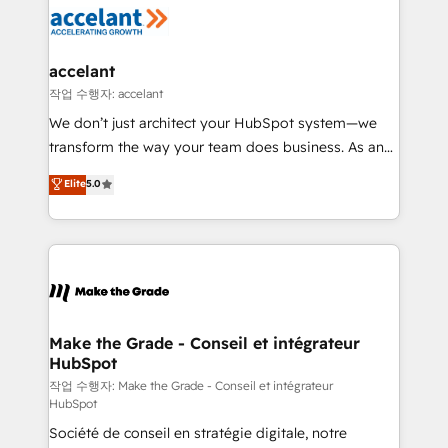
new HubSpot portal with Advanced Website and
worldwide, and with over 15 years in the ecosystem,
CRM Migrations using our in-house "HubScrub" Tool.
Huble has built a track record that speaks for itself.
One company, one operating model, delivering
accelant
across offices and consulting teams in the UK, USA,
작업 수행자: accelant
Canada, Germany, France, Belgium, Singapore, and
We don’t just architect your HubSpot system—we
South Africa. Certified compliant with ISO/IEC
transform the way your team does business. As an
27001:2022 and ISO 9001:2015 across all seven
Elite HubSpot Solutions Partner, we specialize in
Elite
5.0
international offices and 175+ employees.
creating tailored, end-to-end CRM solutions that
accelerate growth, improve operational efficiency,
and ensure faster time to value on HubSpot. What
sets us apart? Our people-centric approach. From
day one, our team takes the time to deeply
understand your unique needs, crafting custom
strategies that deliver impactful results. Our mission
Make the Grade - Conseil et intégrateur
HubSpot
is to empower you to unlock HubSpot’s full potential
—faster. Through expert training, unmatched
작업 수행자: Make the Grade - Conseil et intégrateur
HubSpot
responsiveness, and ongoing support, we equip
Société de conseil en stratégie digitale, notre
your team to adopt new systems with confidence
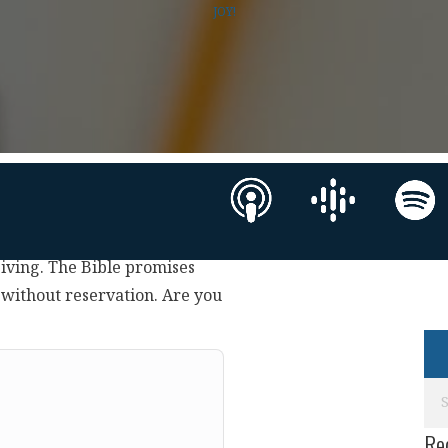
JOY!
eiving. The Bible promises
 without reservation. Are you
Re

========================

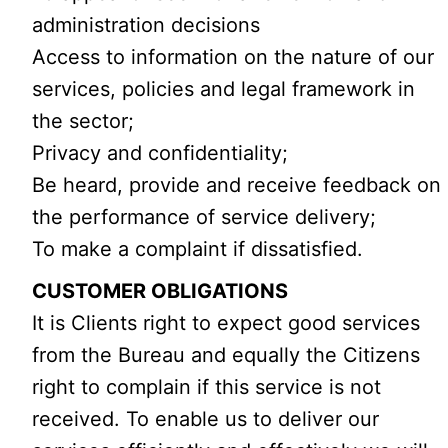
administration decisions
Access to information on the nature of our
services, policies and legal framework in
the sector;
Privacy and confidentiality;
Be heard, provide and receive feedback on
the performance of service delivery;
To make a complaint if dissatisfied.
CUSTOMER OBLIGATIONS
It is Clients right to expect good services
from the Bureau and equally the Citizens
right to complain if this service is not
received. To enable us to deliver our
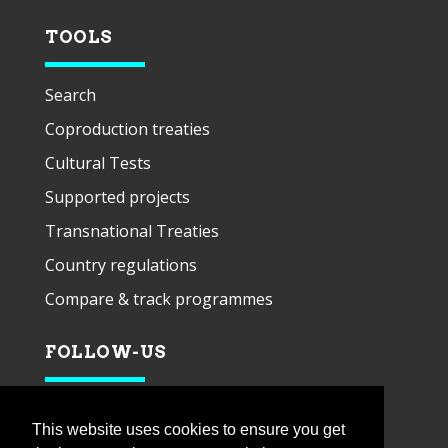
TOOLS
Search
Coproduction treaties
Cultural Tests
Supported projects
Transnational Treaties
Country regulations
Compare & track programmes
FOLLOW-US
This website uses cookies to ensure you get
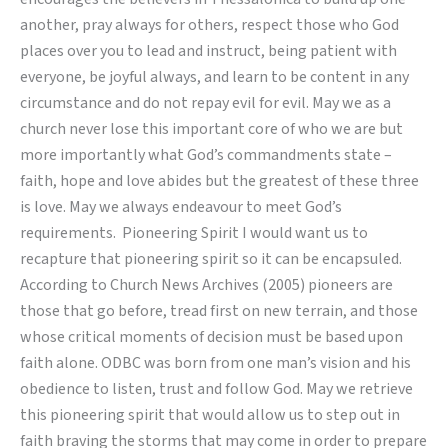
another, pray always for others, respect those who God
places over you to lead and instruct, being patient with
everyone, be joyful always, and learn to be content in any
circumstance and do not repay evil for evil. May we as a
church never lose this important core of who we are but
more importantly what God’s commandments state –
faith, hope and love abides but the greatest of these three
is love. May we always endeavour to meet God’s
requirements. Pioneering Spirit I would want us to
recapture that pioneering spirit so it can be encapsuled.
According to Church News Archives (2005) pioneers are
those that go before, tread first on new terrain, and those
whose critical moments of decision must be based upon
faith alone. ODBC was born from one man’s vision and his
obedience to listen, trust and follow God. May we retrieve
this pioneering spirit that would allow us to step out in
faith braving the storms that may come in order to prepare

========================

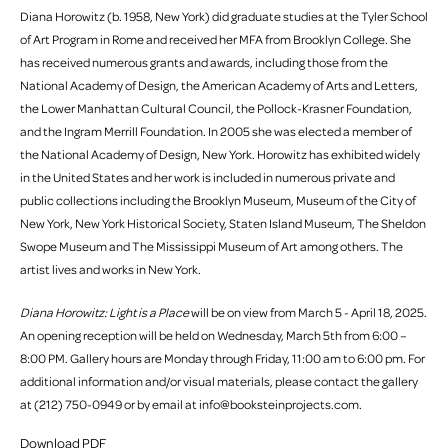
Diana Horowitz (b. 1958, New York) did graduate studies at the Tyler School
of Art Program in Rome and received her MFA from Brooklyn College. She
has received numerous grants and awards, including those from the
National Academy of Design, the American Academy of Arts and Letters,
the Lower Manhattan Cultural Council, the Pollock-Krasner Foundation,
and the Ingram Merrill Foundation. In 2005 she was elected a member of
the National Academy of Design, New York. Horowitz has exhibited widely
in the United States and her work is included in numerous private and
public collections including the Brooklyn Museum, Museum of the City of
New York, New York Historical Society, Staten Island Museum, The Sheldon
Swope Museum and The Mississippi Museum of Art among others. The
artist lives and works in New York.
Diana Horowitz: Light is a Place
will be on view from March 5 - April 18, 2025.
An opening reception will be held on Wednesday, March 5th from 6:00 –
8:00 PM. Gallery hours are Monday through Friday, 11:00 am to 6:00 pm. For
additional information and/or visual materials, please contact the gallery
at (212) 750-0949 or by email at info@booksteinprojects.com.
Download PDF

========================

**PROBLEM REQUIREMENTS**
Your task is to copy each line of the listing that holds the word "will".

**EXERCISE ANSWER**
will be on view from March 5 - April 18, 2025.
An opening reception will be held on Wednesday, March 5th from 6:00 –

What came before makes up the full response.